The FLEDGE proposal calls for k-anonymity thresholds on network
updates to interest groups. A browser should not request interest group
updates unless there are at least
Interest groups are one use case for k-anonymity thresholds. FLEDGE also
calls for thresholds on the renderUrl
that won an auction, and there
are other Privacy Sandbox APIs, such as Shared Storage, that may impose
k-anonymity thresholds. Other browser features, like start_url
parameters
for progressive web apps,
might benefit from k-anonymity thresholds as well.
Given the variety of use cases, we intend to implement a k-anonymity server
that's quite general. Let's define an object as the browser-stored state
(e.g. an interest group) that we wish to have a k-anonymity threshold for.
We'll design the server to operate on integers s = Hash(object)
; that
is, every object will be hashed consistently across browsers. On the
server each hash will map to a single set, where that set contains all the
browsers that have told the server they have the object as local browser-state.
To support different use cases, with possibly different server-side behavior,
we'll define a type for each set.
The diagram below shows the write path, which we call Join
, from a
browser to the server. The browser has an identifier or token, b
, that is
used by the server for counting purposes. The browser hashes the object,
computing a set hash s
. It sends these parameters, along with the type
of the set (e.g. "interest group"), t
, to the server: Join(b, t, s)
.
The server will store this membership and apply a type-defined TTL that's
configured on the server. When the TTL expires, the server will stop
considering the browser b
as part of (t,s)
unless the browser sends
another Join
request that resets the TTL for its membership.
The server also needs a read endpoint to expose back to the browser whether
a particular set is above the k-anonymity threshold.

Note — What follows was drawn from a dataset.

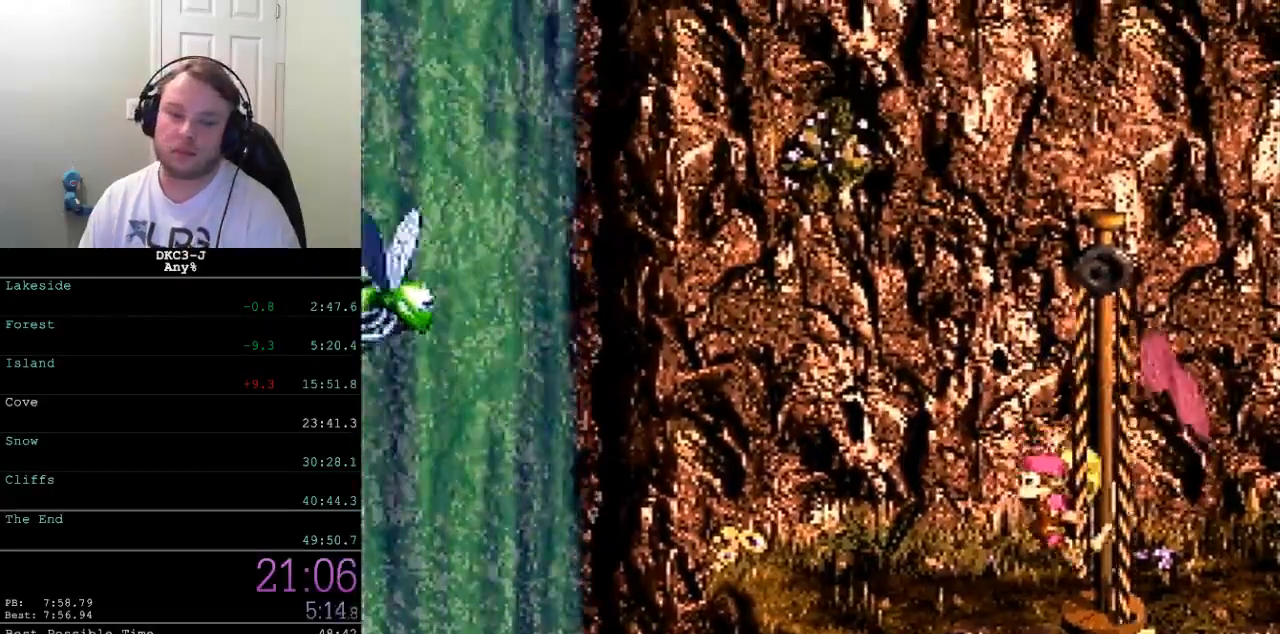
{"buttons": [], "events": []}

We call this endpoint
Query
, and it takes a type t
and the set s
to check: Query(t, s)
.
It returns a boolean that is true if the set has met the k-anonymity threshold.
The list of sets above the threshold, each represented as (t, s)
and used to
serve Query
requests, is updated periodically with recent Join
requests.
A given typed set
The browser will periodically call Query
for its local objects and update
one bit per-object, is_kanon
, with the result. This bit can be used by the
browser to enforce thresholds. For example, the browser could only request
network updates for interest groups where is_kanon == true
or only render
an ad if the stored renderUrl
has the bit set.
This simple design implements the business functionality of the server, but there are many other things we want to do to ensure the server protects the privacy of Chrome users.

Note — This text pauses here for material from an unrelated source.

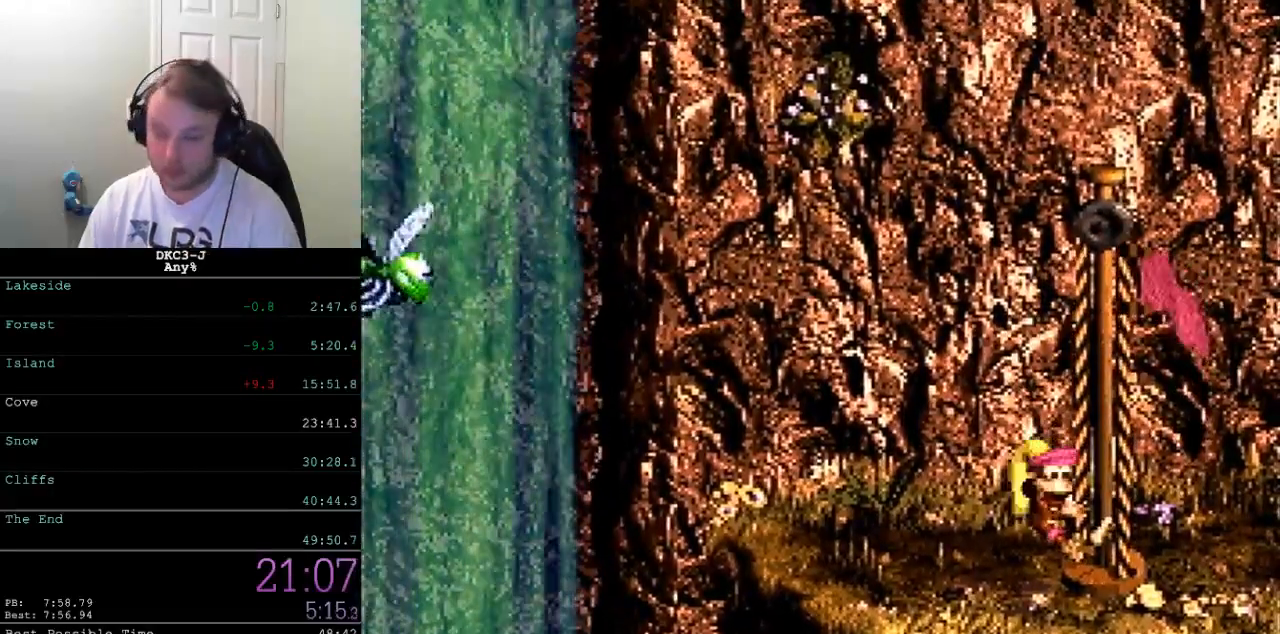
{"buttons": [], "events": []}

We recognize the sensitivity of the information being sent to this server: the set hashes might represent browsing behavior, whether an interest group or otherwise. These are highly sensitive, and we don't want the server, or someone interacting with the server, to be able to link set hashes back to individual users.
In designing this server we're taking an iterative, privacy-focused approach. Our initial design contains robust privacy protections that are outlined in more detail below. Over time we plan to further strengthen privacy protections as research areas advance and new technologies and tools become available.
For requests to the k-anonymity server that are intended to be anonymous, such
as Join
and Query
requests described above, we plan to use an Oblivious
HTTP relay so Google
is blind to the IP addresses of end users. The payload for Join
and Query
requests contain set hashes, which we consider sensitive browsing behavior,
so we'd like Google to know as little as possible about user requests.
Oblivious HTTP is well suited to this use case, where we have small, anonymous,
stateless, requests and we don't need the server that knows the browsing data,
i.e. the set hashes, privy to identifying information, including IP address,
of the user making the request. To implement Oblivious HTTP we're engaging
a third-party company to operate a relay resource on our behalf. Chrome
browsers, when making Join
or Query
requests, send to this relay, in the
body of an HTTP POST
message, an encrypted payload for the k-anonymity server.
The payload is a Binary HTTP
message that has been encrypted using Hybrid Public Key
Encryption. Chrome will encrypt
the message using keys fetched directly from the k-anonymity server (on the
Google domain, not through the relay). The relay will forward the request
to a gateway that will run on Google servers near the k-anonymity server.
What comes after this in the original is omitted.